## DESCRIPTION OF THE TASK
Copy out the lines from the first one up to and including the line with "Fabrizio Corsi che è responsabile prodotto e", changing nothing except putting "Anton" wherever "Антон" appears.

## MATERIAL SHOWN
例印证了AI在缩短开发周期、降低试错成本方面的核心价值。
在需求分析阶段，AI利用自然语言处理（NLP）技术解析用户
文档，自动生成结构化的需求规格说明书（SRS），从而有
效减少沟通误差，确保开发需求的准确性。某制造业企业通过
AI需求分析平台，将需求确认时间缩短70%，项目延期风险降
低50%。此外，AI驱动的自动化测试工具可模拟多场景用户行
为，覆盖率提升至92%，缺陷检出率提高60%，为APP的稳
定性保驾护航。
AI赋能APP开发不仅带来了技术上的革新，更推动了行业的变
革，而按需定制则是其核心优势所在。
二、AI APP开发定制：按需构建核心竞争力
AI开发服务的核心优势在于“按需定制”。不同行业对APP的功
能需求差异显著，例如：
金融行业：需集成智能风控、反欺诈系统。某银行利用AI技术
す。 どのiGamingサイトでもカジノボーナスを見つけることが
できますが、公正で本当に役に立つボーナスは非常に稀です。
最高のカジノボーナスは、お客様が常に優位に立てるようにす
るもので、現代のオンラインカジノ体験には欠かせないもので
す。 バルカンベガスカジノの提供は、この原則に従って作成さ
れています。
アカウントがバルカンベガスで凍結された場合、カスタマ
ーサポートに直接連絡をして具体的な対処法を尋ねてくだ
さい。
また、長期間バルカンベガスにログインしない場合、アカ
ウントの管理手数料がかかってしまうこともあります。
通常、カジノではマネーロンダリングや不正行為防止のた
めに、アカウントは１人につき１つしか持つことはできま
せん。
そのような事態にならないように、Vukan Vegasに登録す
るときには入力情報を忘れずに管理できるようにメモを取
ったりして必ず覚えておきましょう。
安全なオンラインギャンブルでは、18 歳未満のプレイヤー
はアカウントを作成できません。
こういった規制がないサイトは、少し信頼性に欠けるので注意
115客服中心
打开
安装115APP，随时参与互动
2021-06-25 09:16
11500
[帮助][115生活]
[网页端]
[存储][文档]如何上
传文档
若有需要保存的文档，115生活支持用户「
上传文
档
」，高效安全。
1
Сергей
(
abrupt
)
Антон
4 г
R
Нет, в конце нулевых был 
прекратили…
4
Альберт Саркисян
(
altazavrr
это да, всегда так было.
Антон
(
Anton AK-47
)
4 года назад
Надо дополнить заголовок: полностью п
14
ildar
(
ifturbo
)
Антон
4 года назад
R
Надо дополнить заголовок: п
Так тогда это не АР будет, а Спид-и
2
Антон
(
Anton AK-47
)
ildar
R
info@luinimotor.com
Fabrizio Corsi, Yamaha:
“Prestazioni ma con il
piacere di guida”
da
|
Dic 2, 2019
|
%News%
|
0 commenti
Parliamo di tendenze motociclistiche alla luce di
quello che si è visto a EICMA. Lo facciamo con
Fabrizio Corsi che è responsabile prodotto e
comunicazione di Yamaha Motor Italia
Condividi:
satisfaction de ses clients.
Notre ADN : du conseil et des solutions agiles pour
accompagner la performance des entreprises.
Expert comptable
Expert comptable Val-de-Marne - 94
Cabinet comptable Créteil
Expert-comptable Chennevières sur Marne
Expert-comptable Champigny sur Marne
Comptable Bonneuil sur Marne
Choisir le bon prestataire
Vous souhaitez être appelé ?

## EXERCISE ANSWER
例印证了AI在缩短开发周期、降低试错成本方面的核心价值。
在需求分析阶段，AI利用自然语言处理（NLP）技术解析用户
文档，自动生成结构化的需求规格说明书（SRS），从而有
效减少沟通误差，确保开发需求的准确性。某制造业企业通过
AI需求分析平台，将需求确认时间缩短70%，项目延期风险降
低50%。此外，AI驱动的自动化测试工具可模拟多场景用户行
为，覆盖率提升至92%，缺陷检出率提高60%，为APP的稳
定性保驾护航。
AI赋能APP开发不仅带来了技术上的革新，更推动了行业的变
革，而按需定制则是其核心优势所在。
二、AI APP开发定制：按需构建核心竞争力
AI开发服务的核心优势在于“按需定制”。不同行业对APP的功
能需求差异显著，例如：
金融行业：需集成智能风控、反欺诈系统。某银行利用AI技术
す。 どのiGamingサイトでもカジノボーナスを見つけることが
できますが、公正で本当に役に立つボーナスは非常に稀です。
最高のカジノボーナスは、お客様が常に優位に立てるようにす
るもので、現代のオンラインカジノ体験には欠かせないもので
す。 バルカンベガスカジノの提供は、この原則に従って作成さ
れています。
アカウントがバルカンベガスで凍結された場合、カスタマ
ーサポートに直接連絡をして具体的な対処法を尋ねてくだ
さい。
また、長期間バルカンベガスにログインしない場合、アカ
ウントの管理手数料がかかってしまうこともあります。
通常、カジノではマネーロンダリングや不正行為防止のた
めに、アカウントは１人につき１つしか持つことはできま
せん。
そのような事態にならないように、Vukan Vegasに登録す
るときには入力情報を忘れずに管理できるようにメモを取
ったりして必ず覚えておきましょう。
安全なオンラインギャンブルでは、18 歳未満のプレイヤー
はアカウントを作成できません。
こういった規制がないサイトは、少し信頼性に欠けるので注意
115客服中心
打开
安装115APP，随时参与互动
2021-06-25 09:16
11500
[帮助][115生活]
[网页端]
[存储][文档]如何上
传文档
若有需要保存的文档，115生活支持用户「
上传文
档
」，高效安全。
1
Сергей
(
abrupt
)
Anton
4 г
R
Нет, в конце нулевых был 
прекратили…
4
Альберт Саркисян
(
altazavrr
это да, всегда так было.
Anton
(
Anton AK-47
)
4 года назад
Надо дополнить заголовок: полностью п
14
ildar
(
ifturbo
)
Anton
4 года назад
R
Надо дополнить заголовок: п
Так тогда это не АР будет, а Спид-и
2
Anton
(
Anton AK-47
)
ildar
R
info@luinimotor.com
Fabrizio Corsi, Yamaha:
“Prestazioni ma con il
piacere di guida”
da
|
Dic 2, 2019
|
%News%
|
0 commenti
Parliamo di tendenze motociclistiche alla luce di
quello che si è visto a EICMA. Lo facciamo con
Fabrizio Corsi che è responsabile prodotto e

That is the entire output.